## DOCUMENT TEXT
Court Opinion

ID: 8774995
Source: CourtListenerOpinion
Date Created: 2022-11-26 12:58:03.441192+00
Date Added: 2024-06-11T17:02:29.083201
License: Public Domain

DECISION and ORDER
MYRON L. GORDON, District Judge.
The plaintiff has moved for a resolution of the second, third, and fourth defenses asserted by the defendant, United States Aviation Underwriters, Inc. (USAU), in its answer to the second cause of action. This defendant alleges *1402that the court lacks personal jurisdiction over it because it is a New York corporation and was not licensed to do business and was not doing business in Wisconsin.
This is an action by the owner of a damaged aircraft against the insurers under an insurance policy covering physical loss or damage to the aircraft. The aircraft was seriously damaged when it struck a utility pole during takeoff.
Twenty insurance companies form the United States Aircraft Insurance Group; this group, which issued the policy to the plaintiff, is managed by the defendant USAU. The other defendants are two of the insurance companies which belong to the group.
Mr. W. Whitehead, a vice president of the defendant USAU, was served personally at his office in New York with a summons and complaint pursuant to Wis.Stat. § 262.06(5) (a). The defendant, however, contends the service was not sufficient to effect personal jurisdiction.
The insurance policy in question was solicited in Wisconsin by Mr. V. G. Carl-sen, an insurance agent for Henry Gollusch & Son, Inc., an insurance agency in Milwaukee, Wisconsin. This act of solicitation was apparently done for the benefit of the defendant USAU, and therefore it can be said that Mr. Carlsen was acting as an agent of USAU.
It is unnecessary for the court to decide whether the defendant USAU was an insurer under Wis.Stat. § 262.05(10) (a), because the court finds that there is personal jurisdiction over USAU under rule 4(e), Federal Rules of Civil Procedure, and Wis.Stat. § 262.05(1) (d). The defendant USAU was engaged in substantial and not isolated activities within Wisconsin when it solicited the policy in question; it also carried on other activities in that it employed adjusters in Wisconsin, according to an affidavit on file.
The Wisconsin supreme court in Huck v. Chicago, St. P., M. & O. R. Co., 4 Wis.2d 132, 137, 90 N.W.2d 154 (1958), stated that it “is disposed to give statutes regulating procedure a liberal interpretation”, limited only by due process considerations. The due process requirements have been met in the case at bar. McGee v. International Life Insurance Co., 355 U.S. 220, 78 S.Ct. 199, 2 L.Ed.2d 223 (1957). The defendant was engaged in substantial activity in Wisconsin at the time of commencement of the action.
Therefore, it is ordered that defendant USAU’s second, third, and fourth defenses to the plaintiff’s second claim be and hereby are stricken.

## EXTRACTED DATA
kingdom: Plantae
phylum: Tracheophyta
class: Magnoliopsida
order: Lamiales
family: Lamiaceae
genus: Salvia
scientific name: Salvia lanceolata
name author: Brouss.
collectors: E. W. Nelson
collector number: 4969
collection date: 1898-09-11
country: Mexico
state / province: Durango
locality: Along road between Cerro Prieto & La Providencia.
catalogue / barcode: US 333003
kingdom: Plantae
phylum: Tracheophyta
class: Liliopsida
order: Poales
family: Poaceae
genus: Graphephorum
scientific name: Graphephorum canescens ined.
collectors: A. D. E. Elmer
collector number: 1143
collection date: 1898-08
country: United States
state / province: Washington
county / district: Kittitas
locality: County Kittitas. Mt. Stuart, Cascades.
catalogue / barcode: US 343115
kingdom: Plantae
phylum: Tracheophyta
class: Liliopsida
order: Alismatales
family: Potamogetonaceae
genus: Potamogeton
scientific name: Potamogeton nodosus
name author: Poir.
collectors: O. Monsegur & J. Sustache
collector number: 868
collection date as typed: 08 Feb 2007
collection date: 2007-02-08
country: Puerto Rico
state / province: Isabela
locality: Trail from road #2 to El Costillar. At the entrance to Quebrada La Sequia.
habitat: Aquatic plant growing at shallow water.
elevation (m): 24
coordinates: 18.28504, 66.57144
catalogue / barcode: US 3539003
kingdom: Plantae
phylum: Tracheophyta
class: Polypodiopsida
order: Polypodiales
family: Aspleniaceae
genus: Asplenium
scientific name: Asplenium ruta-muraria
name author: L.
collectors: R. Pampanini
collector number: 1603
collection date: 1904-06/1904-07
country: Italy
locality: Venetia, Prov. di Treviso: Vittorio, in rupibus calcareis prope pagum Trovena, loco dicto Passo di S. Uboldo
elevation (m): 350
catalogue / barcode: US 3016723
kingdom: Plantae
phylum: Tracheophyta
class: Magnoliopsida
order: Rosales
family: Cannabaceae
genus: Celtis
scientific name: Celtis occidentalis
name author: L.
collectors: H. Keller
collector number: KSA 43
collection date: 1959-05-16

## TASK DESCRIPTION
Answer from the court opinion:
1. What did the aircraft strike during takeoff?
2. How many insurance companies form the United States Aircraft Insurance Group?
3. Where was Mr. W. Whitehead served with the summons and complaint?

## SOLUTION FOR THIS EXERCISE
1. A utility pole.
2. Twenty.
3. At his office in New York.